I travelled to the “Jungle” refugee and migrant camp in Calais several times before its demolition in October 2016. The encampment’s contentious name was derived from the Pashtun word dzhangal, meaning “this is the forest.” The “Jungle” was home to between 7,000 and 10,000 people living in squalid conditions. Most of them hoped to cross the English Channel illegally and claim asylum in Britain.
I was tasked with teaching photography to “Jungle” residents as part of a collaborative documentary project. I discovered that many refugees were hostile towards the camera, fearing that being identified could undermine their asylum claims and lead to deportation. They were sceptical that photography would ameliorate their situation, and I came to share their reservations, feeling that photography was failing in the face of the enormity of the refugee crisis, and that excessive photographic coverage was potentially more exploitative than helpful.

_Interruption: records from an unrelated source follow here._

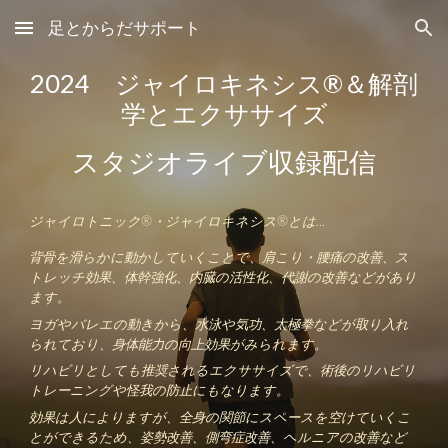
足とからだサポート
Skip to main content
Skip to navigation
2024 ジャイロキネシス®＆解剖
学とエクササイズ
スタジオライブ収録配信
ジャイロトニック®・ジャイロキネシス®とは…
背骨を滑らかに動かしていくことで、肩こり・腰痛の改善、ス
トレッチ効果、体幹強化、内臓の活性化、代謝の改善などがあり
ます。
ヨガやバレエの動きから、水泳や気功、太極拳などが取り入れ
られており、身体能力の向上効果がみられます。
リハビリとしても推奨されるエクササイズで、術後のリハビリ
トレーニングや怪我の防止にもなります。
効果は人によりますが、全身の関節にスペースを空けていくこ
とができるため、姿勢改善、側弯症改善、ヘルニアの改善など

My response was to turn my attention to lost and damaged objects on the ground, collecting them and trying to understand the patterns that emerged. Back at my home in London I set about forensically photographing these found objects as if they were precious archaeological artefacts that might help us make sense of the complex relationships and politics of the place.

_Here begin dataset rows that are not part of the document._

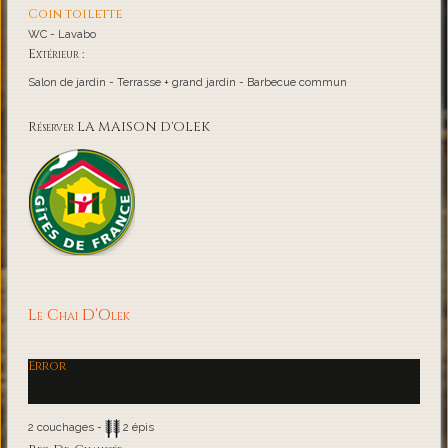
Coin toilette
WC - Lavabo
Extérieur :
Salon de jardin - Terrasse + grand jardin - Barbecue commun
Réserver LA MAISON D'OLEK
Le Chai D'Olek
Error
2 couchages -
2 épis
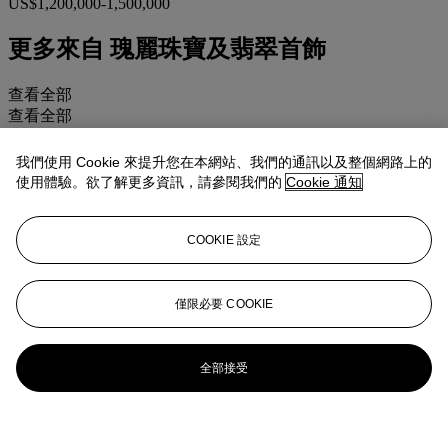
US$1,200,000-1,500,000
更多來自
瑰麗珠寶及翡翠首飾
查看全部
查看全部
我們使用 Cookie 來提升您在本網站、我們的通訊以及整個網路上的
使用體驗。欲了解更多資訊，請參閱我們的
Cookie 通知
COOKIE 設定
僅限必要 COOKIE
全部接受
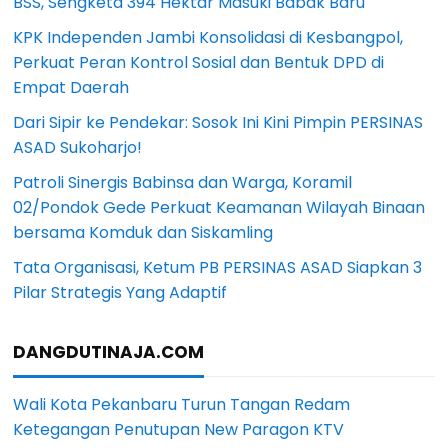
BSS, Sengketa 394 Hektar Masuki Babak Baru
KPK Independen Jambi Konsolidasi di Kesbangpol,
Perkuat Peran Kontrol Sosial dan Bentuk DPD di
Empat Daerah
Dari Sipir ke Pendekar: Sosok Ini Kini Pimpin PERSINAS
ASAD Sukoharjo!
Patroli Sinergis Babinsa dan Warga, Koramil
02/Pondok Gede Perkuat Keamanan Wilayah Binaan
bersama Komduk dan Siskamling
Tata Organisasi, Ketum PB PERSINAS ASAD Siapkan 3
Pilar Strategis Yang Adaptif
DANGDUTINAJA.COM
Wali Kota Pekanbaru Turun Tangan Redam
Ketegangan Penutupan New Paragon KTV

Some of these items evoke the daily violence many experienced, some reflect the banality and domesticity of lives there – including the plight of women and children – while visible ingrained dirt and ashes allow the viewer to sense the refugees’ struggle to live ordinary lives under the most extraordinary circumstances.
I hope that these images, as alternative portraits of the “Jungle” residents, will portray the residents’ humanity, and also stand in for the plight of displaced people everywhere.